#### What you have to do
The answer must be one number: how many lines in the records below contain the word "linejoin".

(Stored items)
▼

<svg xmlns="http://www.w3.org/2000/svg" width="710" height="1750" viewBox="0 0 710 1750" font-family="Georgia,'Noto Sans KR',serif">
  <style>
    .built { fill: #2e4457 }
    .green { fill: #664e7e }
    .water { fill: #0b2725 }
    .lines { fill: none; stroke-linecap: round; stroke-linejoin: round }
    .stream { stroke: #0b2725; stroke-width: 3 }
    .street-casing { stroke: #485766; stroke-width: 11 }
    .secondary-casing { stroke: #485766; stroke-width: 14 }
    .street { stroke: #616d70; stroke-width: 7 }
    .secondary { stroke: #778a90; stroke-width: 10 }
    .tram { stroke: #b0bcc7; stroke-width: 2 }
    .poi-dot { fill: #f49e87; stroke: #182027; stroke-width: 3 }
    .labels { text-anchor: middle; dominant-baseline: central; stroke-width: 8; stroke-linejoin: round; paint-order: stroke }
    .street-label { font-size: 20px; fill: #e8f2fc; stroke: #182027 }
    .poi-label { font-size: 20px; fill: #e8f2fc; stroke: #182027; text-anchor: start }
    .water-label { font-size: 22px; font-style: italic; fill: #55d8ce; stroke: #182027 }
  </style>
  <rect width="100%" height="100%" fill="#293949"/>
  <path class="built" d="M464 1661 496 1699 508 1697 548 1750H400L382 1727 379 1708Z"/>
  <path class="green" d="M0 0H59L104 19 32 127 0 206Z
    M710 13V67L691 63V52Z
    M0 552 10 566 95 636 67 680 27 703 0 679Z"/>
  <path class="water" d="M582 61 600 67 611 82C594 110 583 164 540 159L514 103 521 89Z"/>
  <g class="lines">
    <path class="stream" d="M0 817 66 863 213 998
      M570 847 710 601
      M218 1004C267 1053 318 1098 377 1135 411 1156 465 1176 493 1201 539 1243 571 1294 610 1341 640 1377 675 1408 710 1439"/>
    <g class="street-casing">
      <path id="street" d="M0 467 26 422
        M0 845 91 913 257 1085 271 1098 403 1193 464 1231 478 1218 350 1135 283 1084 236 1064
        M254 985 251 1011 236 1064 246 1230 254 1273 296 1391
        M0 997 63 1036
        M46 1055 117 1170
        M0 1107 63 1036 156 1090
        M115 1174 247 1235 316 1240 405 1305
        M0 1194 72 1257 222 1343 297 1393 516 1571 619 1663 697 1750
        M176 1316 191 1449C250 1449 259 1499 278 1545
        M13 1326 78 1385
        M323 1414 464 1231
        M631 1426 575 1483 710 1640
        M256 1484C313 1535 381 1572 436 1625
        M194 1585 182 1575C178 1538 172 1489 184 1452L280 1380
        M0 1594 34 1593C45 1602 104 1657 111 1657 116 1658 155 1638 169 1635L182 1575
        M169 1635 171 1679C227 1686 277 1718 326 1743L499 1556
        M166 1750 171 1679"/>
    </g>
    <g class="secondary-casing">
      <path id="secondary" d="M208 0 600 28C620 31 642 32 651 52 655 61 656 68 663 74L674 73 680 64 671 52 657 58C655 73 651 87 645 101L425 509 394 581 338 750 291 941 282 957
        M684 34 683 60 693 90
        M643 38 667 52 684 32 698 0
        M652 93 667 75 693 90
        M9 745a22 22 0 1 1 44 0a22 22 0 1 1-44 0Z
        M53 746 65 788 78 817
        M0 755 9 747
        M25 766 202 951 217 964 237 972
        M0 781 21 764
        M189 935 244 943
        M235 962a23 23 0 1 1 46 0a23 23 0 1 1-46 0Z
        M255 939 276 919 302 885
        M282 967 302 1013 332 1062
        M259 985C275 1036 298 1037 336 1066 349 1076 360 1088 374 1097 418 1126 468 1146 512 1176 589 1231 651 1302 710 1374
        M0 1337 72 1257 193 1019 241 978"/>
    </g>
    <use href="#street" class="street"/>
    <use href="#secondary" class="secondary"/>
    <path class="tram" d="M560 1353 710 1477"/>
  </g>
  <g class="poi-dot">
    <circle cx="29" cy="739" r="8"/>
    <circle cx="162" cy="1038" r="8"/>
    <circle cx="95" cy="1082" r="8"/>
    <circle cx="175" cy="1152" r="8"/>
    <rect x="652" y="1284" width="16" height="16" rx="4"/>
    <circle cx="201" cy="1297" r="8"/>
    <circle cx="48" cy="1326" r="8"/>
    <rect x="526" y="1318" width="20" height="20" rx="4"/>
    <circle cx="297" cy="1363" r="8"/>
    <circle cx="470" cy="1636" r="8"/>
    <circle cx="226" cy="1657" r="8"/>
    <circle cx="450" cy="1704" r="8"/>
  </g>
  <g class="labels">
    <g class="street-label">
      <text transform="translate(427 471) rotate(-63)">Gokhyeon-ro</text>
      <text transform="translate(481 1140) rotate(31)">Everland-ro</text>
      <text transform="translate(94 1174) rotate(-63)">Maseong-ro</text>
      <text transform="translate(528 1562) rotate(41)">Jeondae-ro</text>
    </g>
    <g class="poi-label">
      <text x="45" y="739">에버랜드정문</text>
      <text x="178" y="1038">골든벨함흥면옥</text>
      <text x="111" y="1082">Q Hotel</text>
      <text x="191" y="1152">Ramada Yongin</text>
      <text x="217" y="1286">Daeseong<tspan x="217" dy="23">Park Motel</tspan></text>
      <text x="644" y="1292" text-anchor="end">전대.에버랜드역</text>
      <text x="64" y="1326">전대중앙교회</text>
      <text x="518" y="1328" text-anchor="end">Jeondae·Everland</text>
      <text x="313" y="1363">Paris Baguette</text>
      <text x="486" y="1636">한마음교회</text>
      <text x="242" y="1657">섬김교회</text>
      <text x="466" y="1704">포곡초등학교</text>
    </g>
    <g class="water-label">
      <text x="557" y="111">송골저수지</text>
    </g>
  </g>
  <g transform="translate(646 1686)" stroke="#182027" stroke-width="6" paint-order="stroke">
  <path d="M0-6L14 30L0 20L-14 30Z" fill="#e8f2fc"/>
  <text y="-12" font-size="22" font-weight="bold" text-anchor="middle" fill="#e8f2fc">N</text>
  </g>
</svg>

▲

#### Response to the task
2